*SELECTED PASSAGE:*
|---|

North Carolina Deputy CIO Bill Willis talks about tackling statewide ID management ... again.
The January 2003 issue of Government Technology reported on North Carolina's efforts to deploy a statewide ID management application. At the time, the North Carolina Identity Service (NCID) seemed promising. The story covered the proposal to roll out individual user IDs for both state employees and residents. The plan is that these IDs would eventually grant access to every state service available online.
When the story first ran, the outlook for NCID was bright. Unfortunately there were clouds on the horizon. North Carolina's Chief Information Security Officer Ann Garrett told a Government Technology reporter that with the state's 26 agencies and 80 boards and commissions, one challenge would be "getting everyone floating their boat in the same direction."
Interagency cooperation was but one of a number of factors that eventually derailed the project. Current Deputy CIO Bill Willis talks about what happened to the project, as well as how -- and why -- the state got NCID back on track.
The ID management initiative originally kicked off in 2001 with unsuccessful results. In 2005 you tried again. What was different this time?
Commitment, different laws and organizational structures.
In December 2004, the Legislature passed a law mandating an IT consolidation plan. They gave the CIO -- who prior to that, had sort of run a shared-services organization without a lot of control over agency things -- significant control over projects.

|---|

Dataset records:
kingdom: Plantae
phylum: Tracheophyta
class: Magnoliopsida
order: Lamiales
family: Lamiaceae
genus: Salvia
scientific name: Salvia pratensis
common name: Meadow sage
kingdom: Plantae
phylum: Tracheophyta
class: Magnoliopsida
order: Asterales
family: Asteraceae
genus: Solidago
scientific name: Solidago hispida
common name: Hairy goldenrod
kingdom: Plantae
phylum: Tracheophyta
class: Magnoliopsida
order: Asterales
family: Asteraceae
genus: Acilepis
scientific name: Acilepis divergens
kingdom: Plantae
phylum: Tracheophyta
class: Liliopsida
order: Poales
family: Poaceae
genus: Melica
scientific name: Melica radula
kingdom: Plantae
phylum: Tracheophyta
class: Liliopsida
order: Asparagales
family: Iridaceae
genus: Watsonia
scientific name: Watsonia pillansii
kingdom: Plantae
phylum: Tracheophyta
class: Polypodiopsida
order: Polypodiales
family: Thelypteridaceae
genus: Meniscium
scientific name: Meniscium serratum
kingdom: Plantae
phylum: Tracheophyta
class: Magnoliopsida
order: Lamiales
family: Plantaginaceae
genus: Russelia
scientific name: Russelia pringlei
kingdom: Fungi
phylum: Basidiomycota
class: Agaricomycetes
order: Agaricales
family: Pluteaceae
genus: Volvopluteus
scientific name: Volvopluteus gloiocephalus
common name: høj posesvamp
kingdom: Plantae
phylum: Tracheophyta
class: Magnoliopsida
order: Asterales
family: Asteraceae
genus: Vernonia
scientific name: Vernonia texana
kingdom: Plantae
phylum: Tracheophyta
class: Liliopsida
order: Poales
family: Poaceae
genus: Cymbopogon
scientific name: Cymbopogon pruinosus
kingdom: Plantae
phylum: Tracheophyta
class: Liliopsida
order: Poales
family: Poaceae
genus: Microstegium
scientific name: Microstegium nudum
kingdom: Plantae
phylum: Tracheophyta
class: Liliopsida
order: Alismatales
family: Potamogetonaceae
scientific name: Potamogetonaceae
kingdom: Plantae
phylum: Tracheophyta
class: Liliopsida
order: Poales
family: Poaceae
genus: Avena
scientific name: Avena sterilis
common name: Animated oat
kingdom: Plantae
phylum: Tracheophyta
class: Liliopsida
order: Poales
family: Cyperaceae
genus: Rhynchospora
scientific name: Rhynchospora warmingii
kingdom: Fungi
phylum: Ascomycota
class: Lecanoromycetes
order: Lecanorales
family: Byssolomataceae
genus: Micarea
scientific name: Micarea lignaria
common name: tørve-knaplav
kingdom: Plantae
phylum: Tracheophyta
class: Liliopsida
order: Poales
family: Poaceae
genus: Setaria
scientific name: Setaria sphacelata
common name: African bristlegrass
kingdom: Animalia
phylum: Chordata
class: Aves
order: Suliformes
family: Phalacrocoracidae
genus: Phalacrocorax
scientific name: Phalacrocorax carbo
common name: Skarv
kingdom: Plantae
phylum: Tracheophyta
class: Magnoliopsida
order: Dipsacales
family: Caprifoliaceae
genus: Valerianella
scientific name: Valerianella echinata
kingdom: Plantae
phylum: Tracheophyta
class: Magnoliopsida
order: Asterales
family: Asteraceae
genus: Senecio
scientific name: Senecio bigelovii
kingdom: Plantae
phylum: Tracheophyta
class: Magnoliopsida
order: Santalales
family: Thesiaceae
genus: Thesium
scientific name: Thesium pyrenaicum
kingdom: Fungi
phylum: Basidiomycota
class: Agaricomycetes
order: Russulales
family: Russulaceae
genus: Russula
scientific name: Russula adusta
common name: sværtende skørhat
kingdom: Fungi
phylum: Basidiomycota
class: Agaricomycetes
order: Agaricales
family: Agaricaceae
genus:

|---|

*PROBLEM TO WORK ON:* Can you resume the interview about North Carolina's statewide ID management effort from the point where it stops? The items have nothing to do with this.

*REPLY TO THE EXERCISE:*
We have more teeth than we had before. That's part of it. The other part of it is, from my view, the organization -- even our own -- never made a commitment to it. You have an identity management solution sitting there and your own e-mail doesn't use it.
To reinvigorate this, we renamed it. All new projects are required to either use NCID or show to some significant degree why they cannot or why they should not. Our new HR/payroll system that will be rolling out over the next two years -- followed by a complete ERP [enterprise resource planning] on the same platform -- will be using it. So every state employee will have to have an ID to begin that. Our e-mail system will be switched to it.
Another part of it is, because nobody committed to it, they didn't beef up the infrastructure the way they should, and it just sat there and withered. We've now made a commitment to it, organizationally in the shared service, organizationally around the ERP program, and every IT project in North Carolina has to sit in front of me and tell me how they're going to do it, or why they can't. And why they can't is a significant burden. They have to tell us why they're going to invest more money and not move to this scenario.
It's got to be tough to explain why you shouldn't have to do this.
Someone asked me how we're getting people to do this. Generally we're bullying them into it. Everybody's going to come right off the bat and say, "Oh, I can't do it; this adds risk to my project."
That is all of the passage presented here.